▶ **EXERCISE AIM**
Can the data below be set down again exactly, line for line?

(Beginning of EXTRACTED ENTRIES)

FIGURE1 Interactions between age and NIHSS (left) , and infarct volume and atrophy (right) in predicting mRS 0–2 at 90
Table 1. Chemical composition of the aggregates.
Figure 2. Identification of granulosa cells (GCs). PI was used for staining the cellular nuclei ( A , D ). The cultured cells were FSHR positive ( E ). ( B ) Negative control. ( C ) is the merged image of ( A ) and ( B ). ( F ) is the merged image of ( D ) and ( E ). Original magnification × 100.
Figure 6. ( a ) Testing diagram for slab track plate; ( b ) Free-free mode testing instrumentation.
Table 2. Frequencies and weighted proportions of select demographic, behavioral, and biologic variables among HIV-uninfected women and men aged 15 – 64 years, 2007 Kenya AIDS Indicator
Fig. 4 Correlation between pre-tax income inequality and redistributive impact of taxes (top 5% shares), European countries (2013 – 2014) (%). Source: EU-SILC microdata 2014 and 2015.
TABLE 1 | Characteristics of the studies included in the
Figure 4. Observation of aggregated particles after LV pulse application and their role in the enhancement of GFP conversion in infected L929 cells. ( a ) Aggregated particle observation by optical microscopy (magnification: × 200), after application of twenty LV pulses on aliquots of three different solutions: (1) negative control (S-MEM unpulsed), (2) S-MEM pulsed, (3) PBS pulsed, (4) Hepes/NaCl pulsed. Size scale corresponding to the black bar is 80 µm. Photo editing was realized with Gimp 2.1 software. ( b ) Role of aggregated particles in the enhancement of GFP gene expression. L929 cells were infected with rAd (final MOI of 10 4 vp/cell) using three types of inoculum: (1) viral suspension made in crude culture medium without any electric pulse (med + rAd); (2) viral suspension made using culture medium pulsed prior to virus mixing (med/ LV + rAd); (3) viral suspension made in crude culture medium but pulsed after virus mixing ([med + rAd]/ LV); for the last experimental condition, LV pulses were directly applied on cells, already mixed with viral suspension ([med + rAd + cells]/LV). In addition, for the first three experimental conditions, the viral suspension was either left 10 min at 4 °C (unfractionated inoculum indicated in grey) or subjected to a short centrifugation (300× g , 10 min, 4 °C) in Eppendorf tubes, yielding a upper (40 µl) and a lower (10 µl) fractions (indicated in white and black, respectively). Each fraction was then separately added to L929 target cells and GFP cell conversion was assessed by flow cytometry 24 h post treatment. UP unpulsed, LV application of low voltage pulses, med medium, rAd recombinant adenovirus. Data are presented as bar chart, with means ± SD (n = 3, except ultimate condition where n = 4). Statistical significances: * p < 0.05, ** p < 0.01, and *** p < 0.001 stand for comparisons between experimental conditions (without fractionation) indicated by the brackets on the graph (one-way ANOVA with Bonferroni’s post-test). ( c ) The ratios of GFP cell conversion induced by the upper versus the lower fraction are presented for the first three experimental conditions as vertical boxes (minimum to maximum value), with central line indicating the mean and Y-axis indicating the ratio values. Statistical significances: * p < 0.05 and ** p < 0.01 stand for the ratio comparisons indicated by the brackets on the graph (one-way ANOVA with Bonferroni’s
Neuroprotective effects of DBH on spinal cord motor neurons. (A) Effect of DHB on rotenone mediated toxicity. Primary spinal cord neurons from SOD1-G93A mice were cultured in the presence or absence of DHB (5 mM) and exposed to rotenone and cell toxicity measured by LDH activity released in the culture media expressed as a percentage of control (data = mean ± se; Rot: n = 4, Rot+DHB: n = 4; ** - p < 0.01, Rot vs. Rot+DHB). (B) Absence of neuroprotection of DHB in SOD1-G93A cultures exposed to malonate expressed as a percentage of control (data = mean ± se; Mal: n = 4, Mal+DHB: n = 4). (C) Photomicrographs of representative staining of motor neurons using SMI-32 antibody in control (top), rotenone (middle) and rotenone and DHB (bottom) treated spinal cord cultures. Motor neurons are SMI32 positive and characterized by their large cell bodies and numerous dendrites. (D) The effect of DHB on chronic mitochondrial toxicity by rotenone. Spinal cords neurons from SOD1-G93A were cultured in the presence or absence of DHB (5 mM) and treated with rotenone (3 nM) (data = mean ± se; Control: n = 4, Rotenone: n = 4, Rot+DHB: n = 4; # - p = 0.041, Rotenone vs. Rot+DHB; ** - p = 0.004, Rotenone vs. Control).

(End of EXTRACTED ENTRIES)

▶ **RESPONSE**
FIGURE1 Interactions between age and NIHSS (left) , and infarct volume and atrophy (right) in predicting mRS 0–2 at 90
Table 1. Chemical composition of the aggregates.
Figure 2. Identification of granulosa cells (GCs). PI was used for staining the cellular nuclei ( A , D ). The cultured cells were FSHR positive ( E ). ( B ) Negative control. ( C ) is the merged image of ( A ) and ( B ). ( F ) is the merged image of ( D ) and ( E ). Original magnification × 100.
Figure 6. ( a ) Testing diagram for slab track plate; ( b ) Free-free mode testing instrumentation.
Table 2. Frequencies and weighted proportions of select demographic, behavioral, and biologic variables among HIV-uninfected women and men aged 15 – 64 years, 2007 Kenya AIDS Indicator
Fig. 4 Correlation between pre-tax income inequality and redistributive impact of taxes (top 5% shares), European countries (2013 – 2014) (%). Source: EU-SILC microdata 2014 and 2015.
TABLE 1 | Characteristics of the studies included in the
Figure 4. Observation of aggregated particles after LV pulse application and their role in the enhancement of GFP conversion in infected L929 cells. ( a ) Aggregated particle observation by optical microscopy (magnification: × 200), after application of twenty LV pulses on aliquots of three different solutions: (1) negative control (S-MEM unpulsed), (2) S-MEM pulsed, (3) PBS pulsed, (4) Hepes/NaCl pulsed. Size scale corresponding to the black bar is 80 µm. Photo editing was realized with Gimp 2.1 software. ( b ) Role of aggregated particles in the enhancement of GFP gene expression. L929 cells were infected with rAd (final MOI of 10 4 vp/cell) using three types of inoculum: (1) viral suspension made in crude culture medium without any electric pulse (med + rAd); (2) viral suspension made using culture medium pulsed prior to virus mixing (med/ LV + rAd); (3) viral suspension made in crude culture medium but pulsed after virus mixing ([med + rAd]/ LV); for the last experimental condition, LV pulses were directly applied on cells, already mixed with viral suspension ([med + rAd + cells]/LV). In addition, for the first three experimental conditions, the viral suspension was either left 10 min at 4 °C (unfractionated inoculum indicated in grey) or subjected to a short centrifugation (300× g , 10 min, 4 °C) in Eppendorf tubes, yielding a upper (40 µl) and a lower (10 µl) fractions (indicated in white and black, respectively). Each fraction was then separately added to L929 target cells and GFP cell conversion was assessed by flow cytometry 24 h post treatment. UP unpulsed, LV application of low voltage pulses, med medium, rAd recombinant adenovirus. Data are presented as bar chart, with means ± SD (n = 3, except ultimate condition where n = 4). Statistical significances: * p < 0.05, ** p < 0.01, and *** p < 0.001 stand for comparisons between experimental conditions (without fractionation) indicated by the brackets on the graph (one-way ANOVA with Bonferroni’s post-test). ( c ) The ratios of GFP cell conversion induced by the upper versus the lower fraction are presented for the first three experimental conditions as vertical boxes (minimum to maximum value), with central line indicating the mean and Y-axis indicating the ratio values. Statistical significances: * p < 0.05 and ** p < 0.01 stand for the ratio comparisons indicated by the brackets on the graph (one-way ANOVA with Bonferroni’s
Neuroprotective effects of DBH on spinal cord motor neurons. (A) Effect of DHB on rotenone mediated toxicity. Primary spinal cord neurons from SOD1-G93A mice were cultured in the presence or absence of DHB (5 mM) and exposed to rotenone and cell toxicity measured by LDH activity released in the culture media expressed as a percentage of control (data = mean ± se; Rot: n = 4, Rot+DHB: n = 4; ** - p < 0.01, Rot vs. Rot+DHB). (B) Absence of neuroprotection of DHB in SOD1-G93A cultures exposed to malonate expressed as a percentage of control (data = mean ± se; Mal: n = 4, Mal+DHB: n = 4). (C) Photomicrographs of representative staining of motor neurons using SMI-32 antibody in control (top), rotenone (middle) and rotenone and DHB (bottom) treated spinal cord cultures. Motor neurons are SMI32 positive and characterized by their large cell bodies and numerous dendrites. (D) The effect of DHB on chronic mitochondrial toxicity by rotenone. Spinal cords neurons from SOD1-G93A were cultured in the presence or absence of DHB (5 mM) and treated with rotenone (3 nM) (data = mean ± se; Control: n = 4, Rotenone: n = 4, Rot+DHB: n = 4; # - p = 0.041, Rotenone vs. Rot+DHB; ** - p = 0.004, Rotenone vs. Control).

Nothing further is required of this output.